脸色都变了,拱手劝慰,“王妃,老奴求您了,王爷是有苦衷的,只是太过担心太后,绝不是颓废。”
好笑不是颓废是什么?想出路,想怎么医治太后,还是在想孤助无援的刘嬷嬷,今晚怎么安生?
白清妍见着还没动静,自己敲击人的功夫退减了?心下一横,说出了无用。
“谁人没有苦衷?难道摆在明面上,苦衷就会消散?与其担忧不如想想,事情为何是这种境地,还不是自己无用?”
“王妃不要再说了,老奴求您了。”王总管几近带着哭腔,扶衣跪了下来。
白清妍不想为难他们,可墨君衍雷打不动的躲在屋子里,半点声音都没有,火山爆发一瞬,抬脚踹向屋门。
吱嘎一声,门开了。
脚丫子悬在半空须臾,白清妍收回脚,看着走出来的人,霎时所有人呼吸都不畅了。
墨君衍脸色涨红,双眼怒火灼灼,黑色的常服趁着他像走出黑暗的魔鬼,他生气了。
不禁的吞咽一口唾沫,白清妍等着他咆哮的声音,谁知墨君衍收敛寒芒,郑重地向她点点头。
嘶哑的嗓音,柔柔的飘了出来,“王妃骂的好,本王愧对众人,理应责罚。”
我擦,这是骂清醒了?
看来自己此时的威风不减当年,激将法百试百灵,不过,墨君衍眼底的浮夸,有点耐人寻味。

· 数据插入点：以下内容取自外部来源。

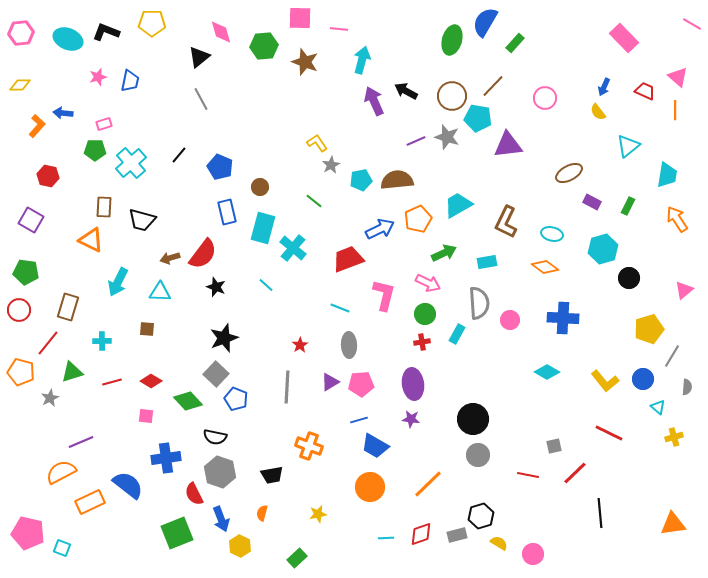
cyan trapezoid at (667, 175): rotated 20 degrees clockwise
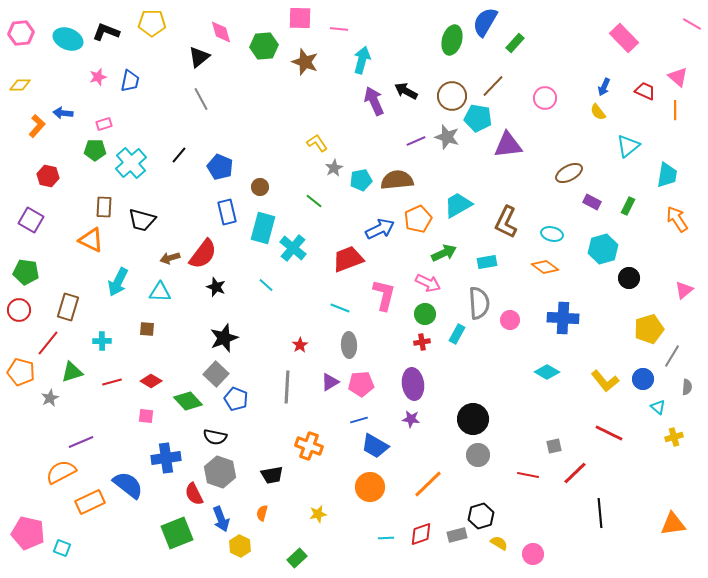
gray star at (331, 165): moved 3 px right, 3 px down
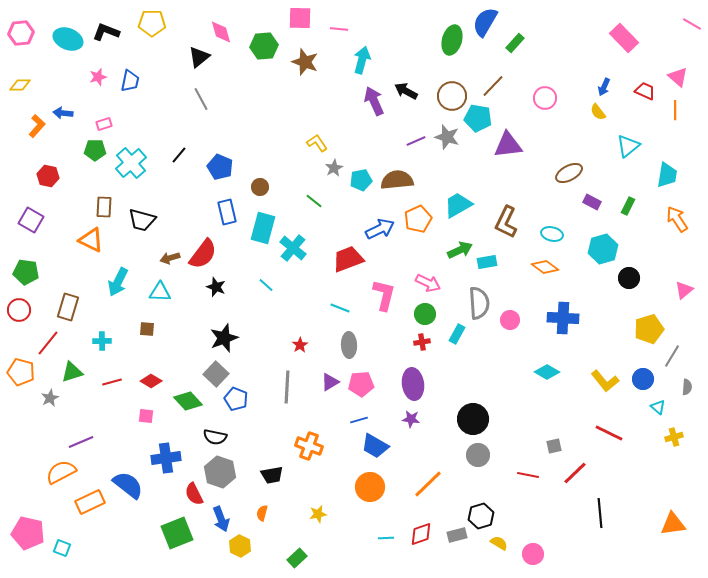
green arrow at (444, 253): moved 16 px right, 3 px up
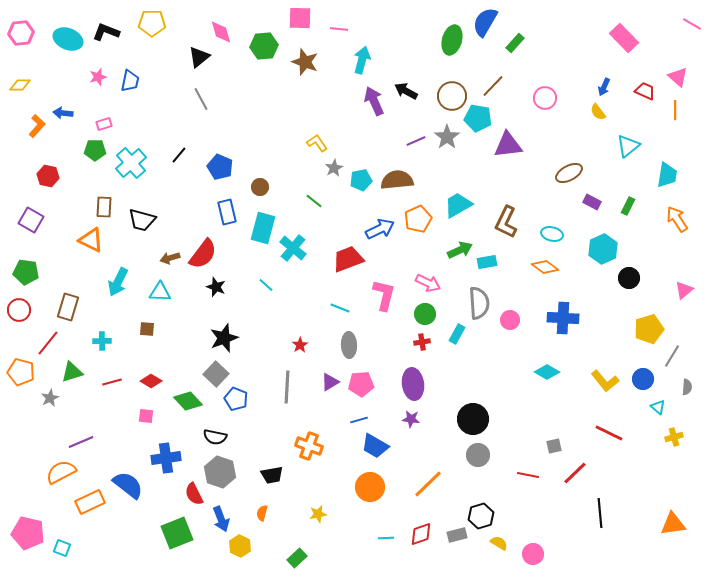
gray star at (447, 137): rotated 20 degrees clockwise
cyan hexagon at (603, 249): rotated 8 degrees counterclockwise
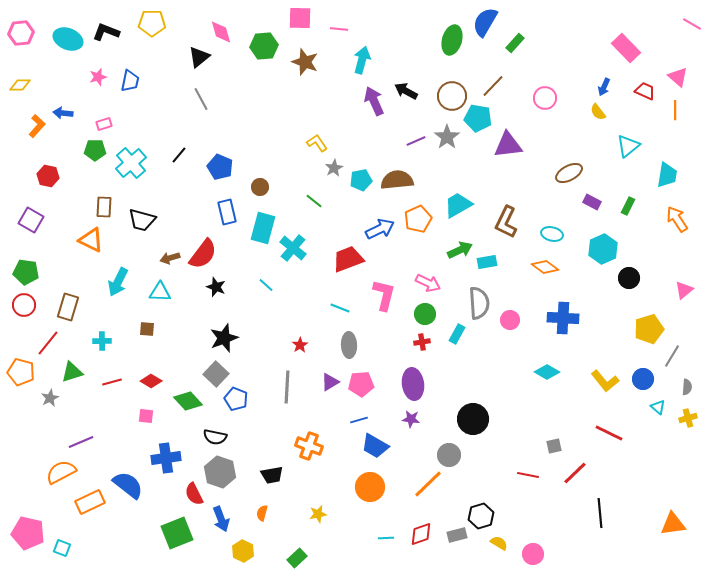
pink rectangle at (624, 38): moved 2 px right, 10 px down
red circle at (19, 310): moved 5 px right, 5 px up
yellow cross at (674, 437): moved 14 px right, 19 px up
gray circle at (478, 455): moved 29 px left
yellow hexagon at (240, 546): moved 3 px right, 5 px down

怒气与悔恨交融,感谢中还有咬牙切齿的感觉,爱恨参半,不管了,能出来就是好事。
白清妍清了一下嗓子,调整状态,微仰下颚,面色依旧清冷,“王爷若是想明白了,就看看太阳,你我在明也在暗,何必自找苦恼?”
“太后的事臣妾会尽力,但是您得知道,太后醒来时未必相信臣妾,还请王爷做好随时入宫的准备,臣妾告退。”
“兰儿,本妃口渴的厉害,回绮兰轩喝茶。”
“诺。”兰儿应声,扶着她款款向后院走。
一步两步,走了一两米远,墨君衍没动静,绷着的心放了下来,“兰儿,确定王爷没跟来?”
“没有,不过看着这边呢。”兰儿回话功夫余光扫了一眼。
墨君衍阴沉着脸色,死死的盯着她们俩个,兰儿从未见过这样的王爷,吓得话音都变了。
白清妍拍了拍她的手,示意她稳住,“有什么好怕的,王爷也是人,憋着火气发不出,会生病的,王爷若是不嫌弃,一起喝杯茶吧!”

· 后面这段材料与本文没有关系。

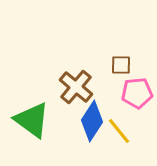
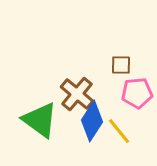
brown cross: moved 1 px right, 7 px down
green triangle: moved 8 px right
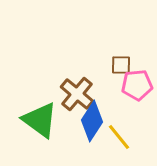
pink pentagon: moved 8 px up
yellow line: moved 6 px down
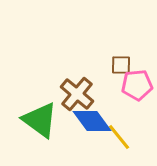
blue diamond: rotated 69 degrees counterclockwise
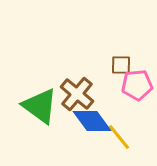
green triangle: moved 14 px up
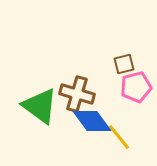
brown square: moved 3 px right, 1 px up; rotated 15 degrees counterclockwise
pink pentagon: moved 1 px left, 2 px down; rotated 8 degrees counterclockwise
brown cross: rotated 24 degrees counterclockwise
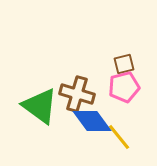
pink pentagon: moved 12 px left
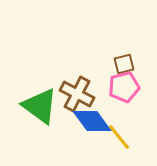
brown cross: rotated 12 degrees clockwise
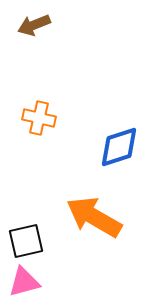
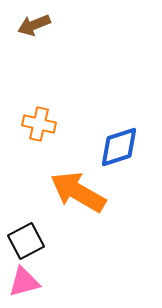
orange cross: moved 6 px down
orange arrow: moved 16 px left, 25 px up
black square: rotated 15 degrees counterclockwise
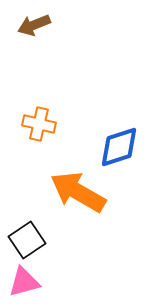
black square: moved 1 px right, 1 px up; rotated 6 degrees counterclockwise
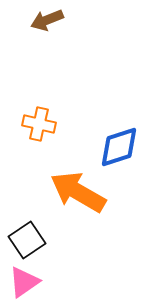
brown arrow: moved 13 px right, 5 px up
pink triangle: rotated 20 degrees counterclockwise
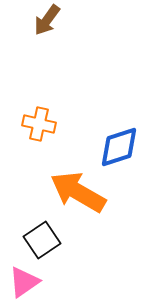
brown arrow: rotated 32 degrees counterclockwise
black square: moved 15 px right
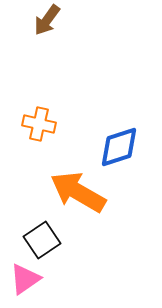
pink triangle: moved 1 px right, 3 px up
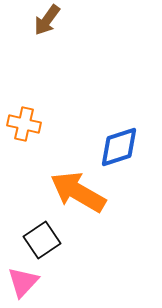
orange cross: moved 15 px left
pink triangle: moved 2 px left, 3 px down; rotated 12 degrees counterclockwise
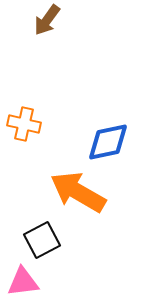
blue diamond: moved 11 px left, 5 px up; rotated 6 degrees clockwise
black square: rotated 6 degrees clockwise
pink triangle: rotated 40 degrees clockwise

前半句声音很小,后边突然放大了声音,吓得兰儿差点哭了,她家王妃是真的敢说话啊!
墨君衍又羞又恼,却说不出反驳的话,白清妍每一句话都戳中他的心窝子,可却也是事实。
一个人闷在屋里苦想,也没想出一个法子救母亲,有地位有头衔,有人追崇,却办不到自己要办的事,憋屈。
墨寒见着墨君衍不说话,看一眼身侧的王总管,紧了紧眉,“王爷,属下陪您走走?”
“王爷,王妃性子耿直,您莫怪,老奴去给您沏杯参茶来。”王总管宽慰之余,关心着墨君衍身体。
愁苦的看一眼,转身退下,墨君衍叫住了他,“不必了,本王知道让你们担忧了,王妃本王不会怪罪,准备晚膳。”
看着西下的太阳,扯一下嘴角,你我在明也在暗,这话说的够经典,拂袖向后院走去。
“王爷是气消了,还是怎的?”墨寒垂目看向王总管,疑惑万千。
墨君衍平日不会这样,谁要是蹙了他的眉头,即使不重则也不会轻易放过,此时悄无声息默认了。
难道正应了白清妍的话,斗志全无了?
王总管不这么认为,他倒觉得墨君衍清醒了,斗志也回来了。
那些话平日没人敢直言,白清妍如洪荒之力,摧残他的同时,激发心底潜在的火焰,涅槃重生。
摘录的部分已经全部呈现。